SOURCE PASSAGE.
Given that conditions have never been more ripe for the lifeless commodification of independent music, something like A Litany of Failures Volume II seems indispensable. The first iteration took shape during the summer of 2016, comprising four tracks from Oh Boland, That Snaake, Junk Drawer and Shrug Life. This split EP was released in conjunction with a sort of mini-tour – epitomising the spirit of DIY – where each of the bands got to play shows in one another’s hometowns while engaging in the sort of “networking” that doesn’t inspire nausea. By operating in the style of a co-op (splitting costs etc.), a feeling of community emerged. Now a second, more comprehensive compilation has been curated. Acting like a Nuggets-style survey of the current state of Irish independent music, it speaks to the richness of the scene that there are some notable absences even after eighteen tracks.

What’s constructive about this compilation is the way it affords a space for each of the bands to assert whatever place it is they might occupy on the indie-rock-pop spectrum. Spearheading the compilation is Galway indie-pop stalwarts Dott – their track ‘You Don’t Have To’ examines consent through a spirited pop song, its sustained melodic ricochet managing to sound subtly expansive. ‘2009’, from Shrug Life, is a work of angular indie rock and sing-speak vocals – where lyrical evocations of the ghost of John Lennon and supermarket panic attacks conjure some Don DeLillo character. Derry trio Cherym’s ‘Take It Back’ brings to mind the grunge-engraved power pop of Brooklyn four-piece Charly Bliss (yet better somehow), with its brawny guitar propping up stories of excess and shite exes. ‘Rabbit In A Hat’ is the latest articulation of No Monster Club’s unclassifiable cartoon-pop genius, drawing particular inspiration from the Beach Boys and asking us all “where’s the magic in that?”. The magic reference seems apt, given that Bobby Aherne’s ability to continuously produce hits frequently resembles one of those seemingly neverending kaleidoscopic handkerchief things.

RAW DATA.
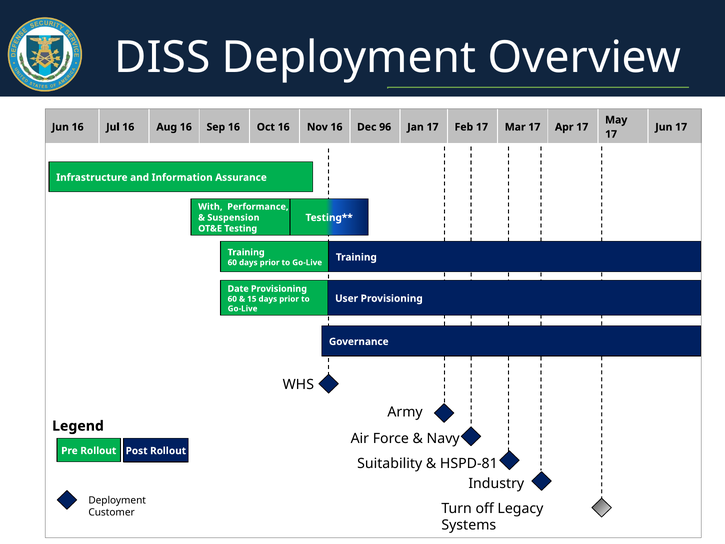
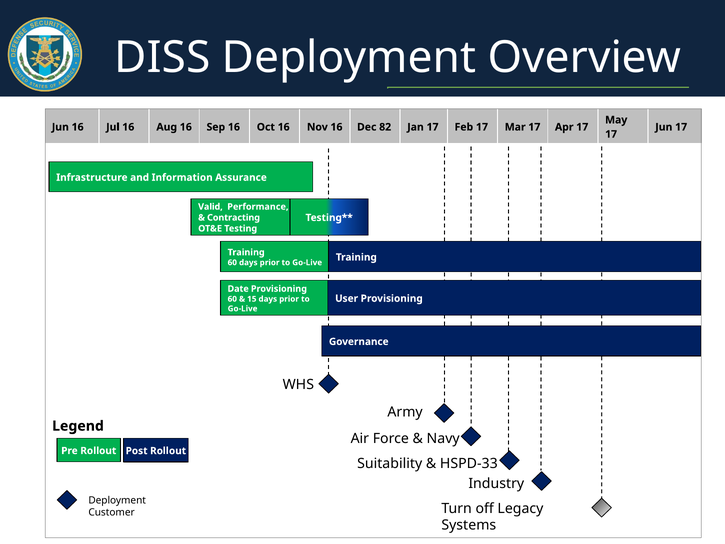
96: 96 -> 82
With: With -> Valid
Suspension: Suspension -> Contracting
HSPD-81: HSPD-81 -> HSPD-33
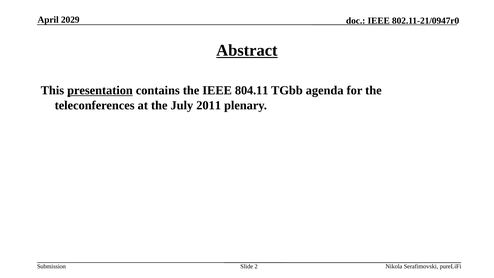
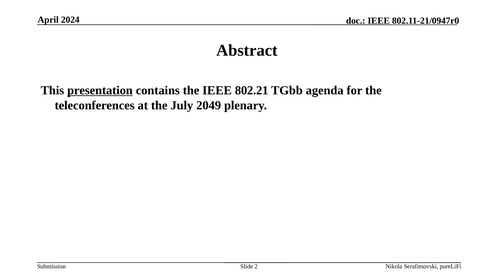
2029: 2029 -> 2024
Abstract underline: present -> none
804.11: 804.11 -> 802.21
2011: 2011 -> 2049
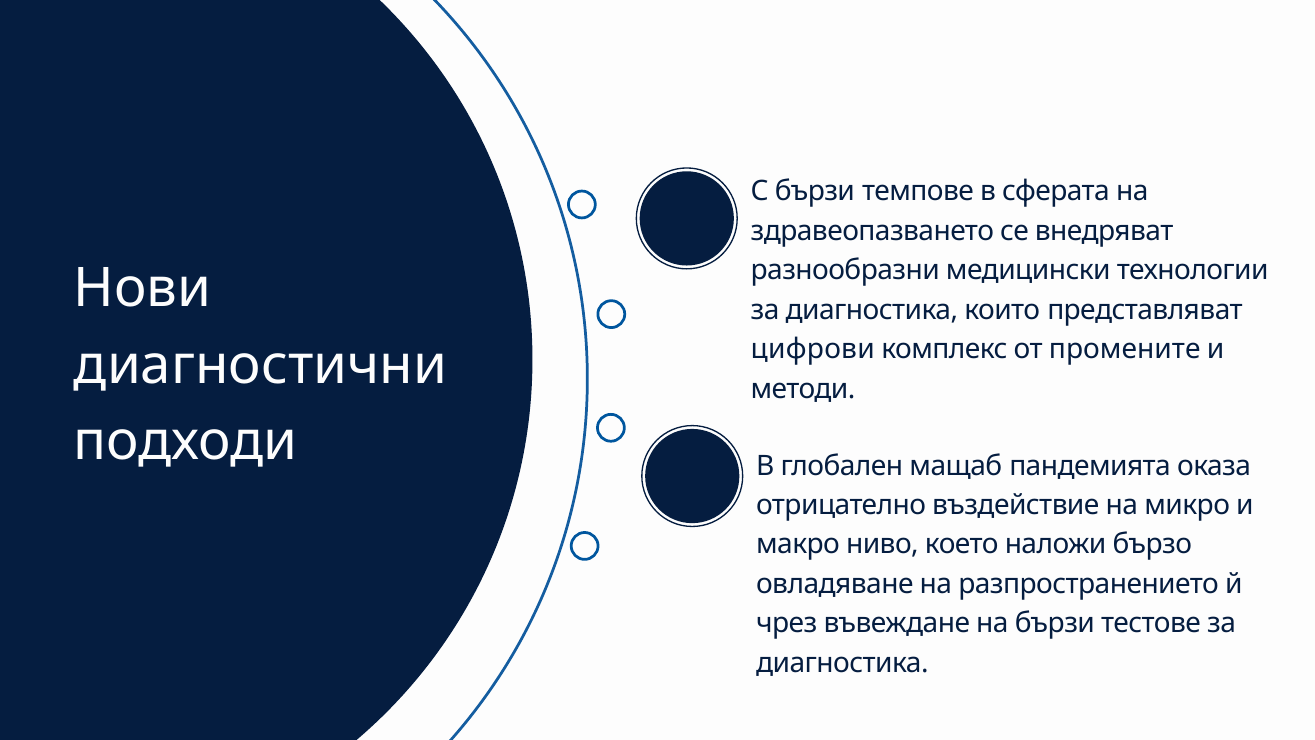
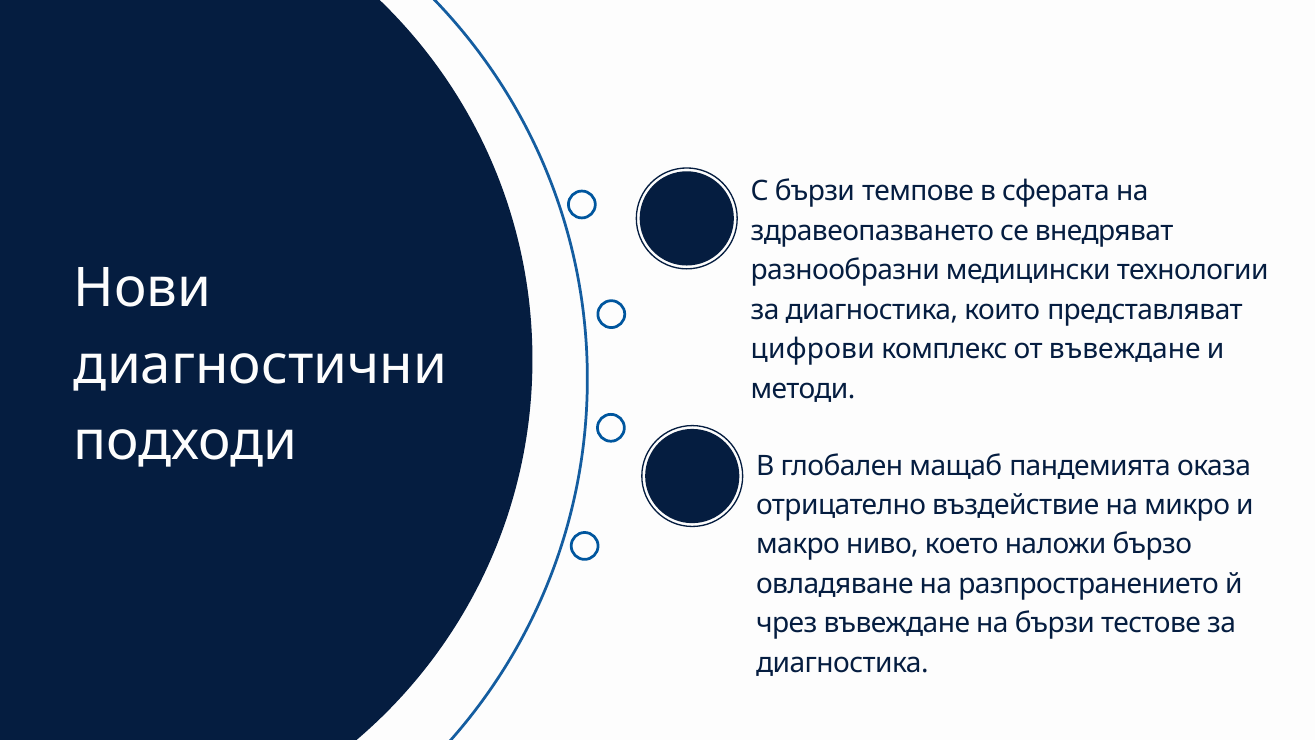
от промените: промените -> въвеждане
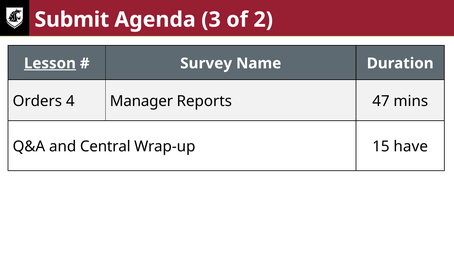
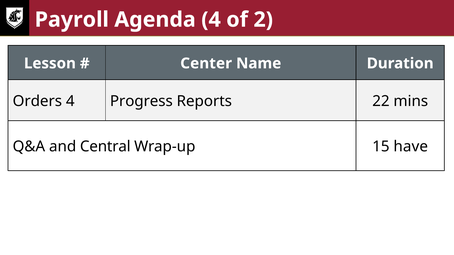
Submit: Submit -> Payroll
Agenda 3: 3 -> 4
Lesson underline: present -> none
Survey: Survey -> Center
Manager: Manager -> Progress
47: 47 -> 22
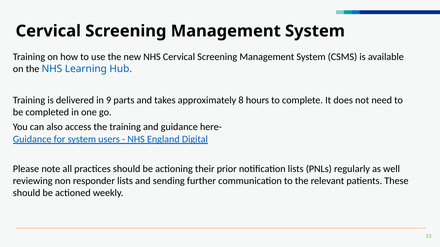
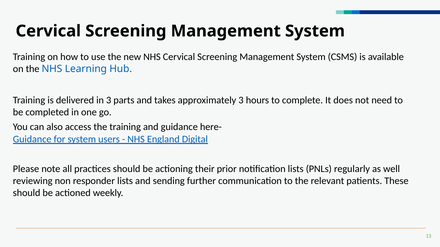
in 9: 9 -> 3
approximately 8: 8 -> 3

GIVEN TASK 1. According to the review of A Litany of Failures Volume II, why did a feeling of community emerge around the first iteration? Answer in one to three sentences.
GIVEN TASK 2. Carry on the review of A Litany of Failures Volume II from the point after its final sentence.

TASK ANSWER 1. A feeling of community emerged because the bands operated in the style of a co-op, such as by splitting costs.

TASK ANSWER 2.
Of course it wouldn’t really be an ‘indie’ compilation without some hermeneutical prodding of ennui/apathy/fill in the blank. Belfast three-piece Hot Cops, one of the best Irish garage bands going, have contributed ‘Belle Of The Tar Pits’ – an asymmetrical  banger about being “annoyed and embarrassed that you’re dead and buried”. They tend to channel that wry Pavement shtick of building vivid jams while seeming like they’re barely trying. Junk Drawer’sYear Of The Sofa’ follows a similar tack, its torpid lyrics complemented by instrumentation that hits a Built To Spill-esque sweet spot between languid and muscular.

Galway’s Field Trip contribute in the form of ‘Long List’, a defiantly sordid piece of garage-pop, where lyrics of being caught in some productive doldrums get reflected in the diverse rhythm and warm, sinewy guitars. ‘On Donabate Beach’ is the sparse, melancholic offering from Dublin-based Big Monster Love. According to Harbo’s clickbait excretion-apparatus, Donabate beach is Without Question The Most Beautiful Beach In Dublin When Sunny. Then again, as Neil Young once convincingly demonstrated, the beach can also serve as a place of almost mystifying darkness. ‘On Donabate Beach’ is stirring and resolutely lo-fi – if not for the enveloping sound of lapping water, it’s like hearing a housemate singing in their room of a Sunday afternoon.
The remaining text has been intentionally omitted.